Adding a new target language

Create prompts/templates/<lang>.<ext>.tmpl with scaffolding.
Add the language to the LANGUAGE_MAP in src/script_generator.py.
Update the system prompt in prompts/script_generator.md to include the new language's Playwright API conventions.

Adding new MCP servers

Append to mcp_config.json:

"database": {
  "command": "npx",
  "args": ["@modelcontextprotocol/server-postgres", "postgresql://..."],
  "transport": "stdio"
}

Now the agent can query a database during tests (useful for verifying backend state after UI actions).

Custom test reporters

Implement the Reporter interface in src/reporter.py. Built-in options: ConsoleReporter, JSONReporter, JUnitXMLReporter, AllureReporter.

CI/CD Integration

GitHub Actions example

name: AI-Driven E2E Tests

on: [pull_request]

jobs:
  test:
    runs-on: ubuntu-latest
    steps:
      - uses: actions/checkout@v4
      - uses: actions/setup-node@v4
        with: { node-version: 20 }
      - uses: actions/setup-python@v5
        with: { python-version: "3.11" }

      - name: Install Playwright MCP
        run: |
          npm install -g @playwright/mcp@latest
          npx playwright install --with-deps chromium

      - name: Install agent
        run: pip install -r requirements.txt

      - name: Run test suite
        env:
          ANTHROPIC_API_KEY: ${{ secrets.ANTHROPIC_API_KEY }}
        run: python src/agent.py --batch tests/smoke.yaml --report junit

      - uses: actions/upload-artifact@v4
        if: always()
        with:
          name: test-evidence
          path: |
            screenshots/
            reports/

Caching tips

Cache the ~/.cache/ms-playwright directory to skip the 90-second browser download on every CI run.

Troubleshooting

"MCP server failed to start" — Run npx @playwright/mcp@latest --port 8931 manually to see the actual error. Usually means Chromium isn't installed; run npx playwright install chromium.

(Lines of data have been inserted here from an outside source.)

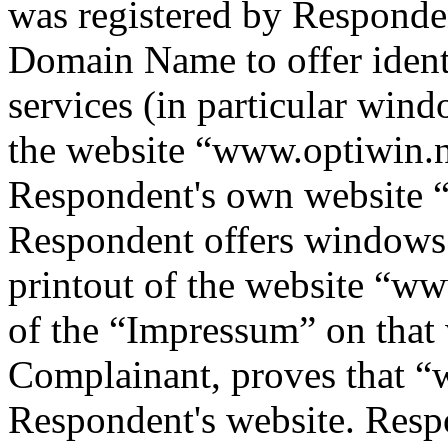
was registered by Responde
Domain Name to offer ident
services (in particular windo
the website “www.optiwin.nl
Respondent's own website
Respondent offers windows
printout of the website “w
of the “Impressum” on that 
Complainant, proves that “
Respondent's website. Resp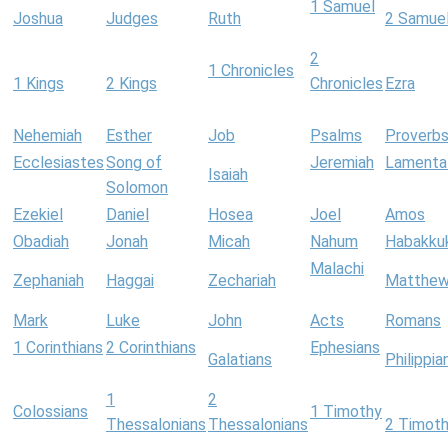
1 Samuel
Joshua
Judges
Ruth
2 Samue
2
1 Chronicles
1 Kings
2 Kings
Chronicles
Ezra
Nehemiah
Esther
Job
Psalms
Proverb
Ecclesiastes
Song of
Jeremiah
Lamenta
Isaiah
Solomon
Ezekiel
Daniel
Hosea
Joel
Amos
Obadiah
Jonah
Micah
Nahum
Habakku
Malachi
Zephaniah
Haggai
Zechariah
Matthe
Mark
Luke
John
Acts
Romans
1 Corinthians
2 Corinthians
Ephesians
Galatians
Philippia
1
2
Colossians
1 Timothy
Thessalonians
Thessalonians
2 Timot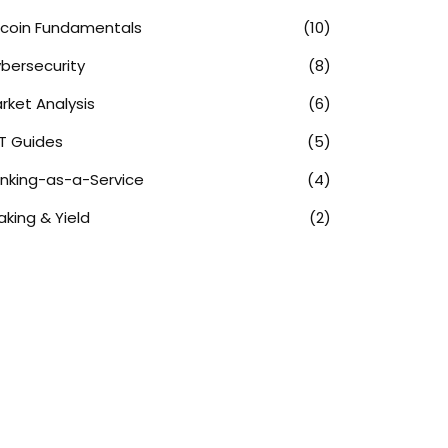
tcoin Fundamentals
(10)
bersecurity
(8)
rket Analysis
(6)
T Guides
(5)
nking-as-a-Service
(4)
aking & Yield
(2)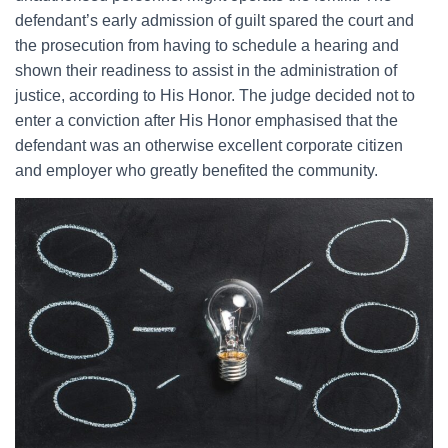
defendant’s early admission of guilt spared the court and
the prosecution from having to schedule a hearing and
shown their readiness to assist in the administration of
justice, according to His Honor. The judge decided not to
enter a conviction after His Honor emphasised that the
defendant was an otherwise excellent corporate citizen
and employer who greatly benefited the community.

"Agent loops forever on a flaky element" — Lower AGENT_MAX_RETRIES in .env and add explicit waits to your scenario description ("wait for the loading spinner to disappear before clicking").

"Generated script doesn't run" — The agent validates scripts by attempting a dry-run. If this is failing, check reports/latest.json for the validation error. Most common cause: Playwright version mismatch between the MCP server and your local Playwright install.

"Token usage is too high" — Enable accessibility-tree-only mode (no screenshots) in mcp_config.json by adding "--no-screenshots" to the args array. Screenshots are still captured on failure.

Browser hangs on auth prompts — Add --ignore-https-errors and --bypass-csp to the MCP server args for test environments with self-signed certs.

License

MIT

Contributing

PRs welcome. Please include a test scenario that exercises any new agent behavior.